One year ago, I was once again in the presence of a remarkable LDS woman who radiates our Savior’s love and who has the determination, faith, and vision to change the world. She was discussing fundraising strategies with me, other Silicon Valley Women board members, and two advisors. This blog post was written at the personal request of Celeste Mergens, CEO/ Founder of Days for Girls International (DFGI).
Meeting Celeste in June 2015 at a Relief Society Humanitarian event was an experience that would change my global perspective on women’s basic health needs. I was deeply touched by the harsh realities that she so lovingly communicated and it was a message I could not forget. The content of Celeste’s presentation was heart-breaking and appalling. And yet her innovation offers unprecedented hope for the future.
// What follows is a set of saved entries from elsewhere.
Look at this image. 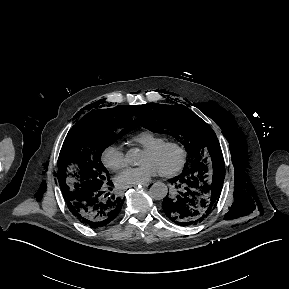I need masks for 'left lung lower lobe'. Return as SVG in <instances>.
<instances>
[{
    "mask_svg": "<svg viewBox=\"0 0 289 289\" xmlns=\"http://www.w3.org/2000/svg\"><path fill=\"white\" fill-rule=\"evenodd\" d=\"M224 176L225 168L220 167L211 172L197 169L170 179L175 189L163 200L165 215L182 226L202 222L217 205Z\"/></svg>",
    "mask_w": 289,
    "mask_h": 289,
    "instance_id": "1",
    "label": "left lung lower lobe"
}]
</instances>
In the past, I had wondered what girls and women in poverty used for feminine hygiene; but I imagined they used some sort of cloth to manage their periods. I did not know of their actual suffering, confinement, and shame. While at home in the United States, Celeste described how she first became aware that in African orphanages, girls had no solution but to stay in their rooms sitting over a piece of cardboard (if available) and miss school. Because they were not educated about their bodies, when their periods began for the first time, they were terrified they would die, and some even believed they had AIDS. Heart-breaking.
Celeste soon learned lack of feminine hygiene products was a serious problem in many countries including the United States. “Girls worldwide suffer indignities, infection, even exploitation trying to stay in school.” Girls resort to using “leaves, mattress stuffing, newspaper, corn husks, rocks, anything they can find.” Girls can lose up to two months of schooling each year, and often drop out, which perpetuates the poverty cycle. Appalling.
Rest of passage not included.